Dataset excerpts
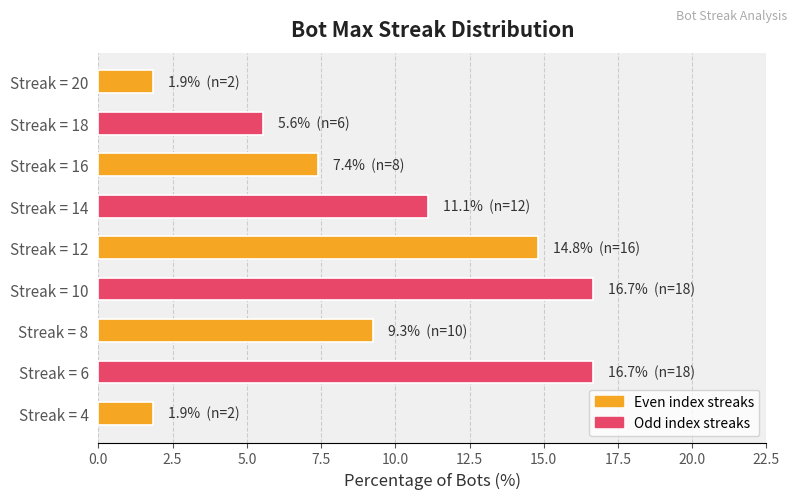

What is the average value?

9.5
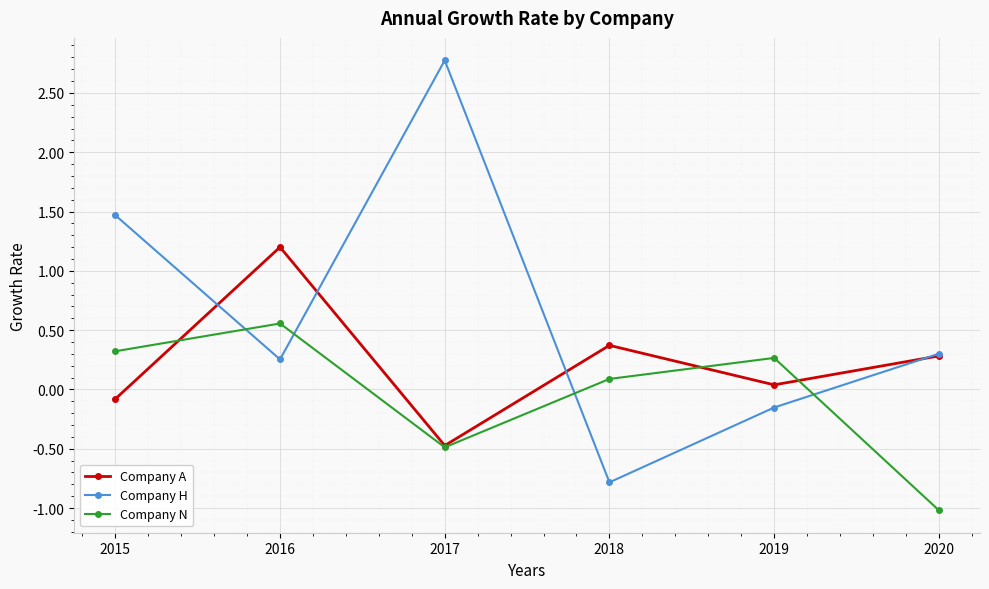

The value of Company N at 2017 is -0.5. True or false?

True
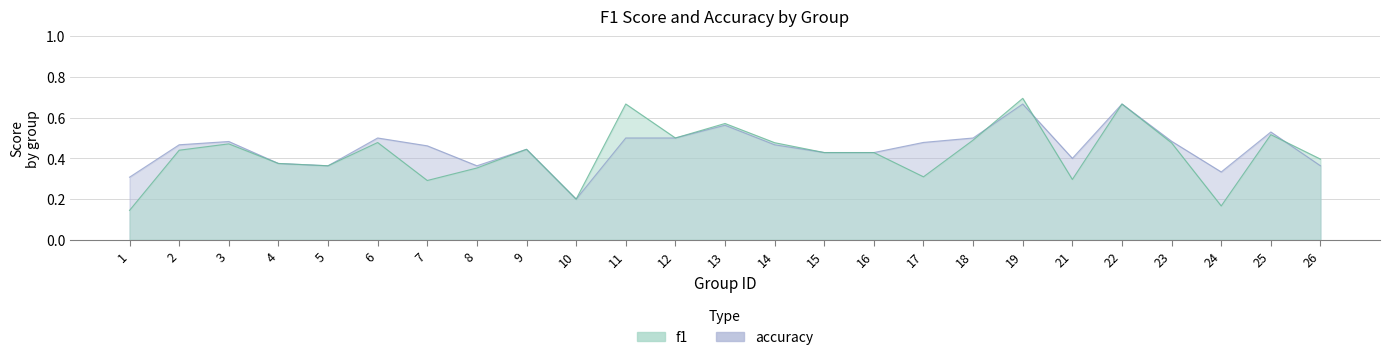

Reading right to left, extract all data points from this chart.

f1: 0.4	0.5	0.2	0.5	0.7	0.3	0.7	0.5	0.3	0.4	0.4	0.5	0.6	0.5	0.7	0.2	0.4	0.4	0.3	0.5	0.4	0.4	0.5	0.4	0.1
accuracy: 0.4	0.5	0.3	0.5	0.7	0.4	0.7	0.5	0.5	0.4	0.4	0.5	0.6	0.5	0.5	0.2	0.4	0.4	0.5	0.5	0.4	0.4	0.5	0.5	0.3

== What to work on ==
Quote every line of text in the records above word for word, omitting the pictures.

== Problem solution ==
What is the average value?

9.5

The value of Company N at 2017 is -0.5. True or false?

True

Reading right to left, extract all data points from this chart.

f1: 0.4	0.5	0.2	0.5	0.7	0.3	0.7	0.5	0.3	0.4	0.4	0.5	0.6	0.5	0.7	0.2	0.4	0.4	0.3	0.5	0.4	0.4	0.5	0.4	0.1
accuracy: 0.4	0.5	0.3	0.5	0.7	0.4	0.7	0.5	0.5	0.4	0.4	0.5	0.6	0.5	0.5	0.2	0.4	0.4	0.5	0.5	0.4	0.4	0.5	0.5	0.3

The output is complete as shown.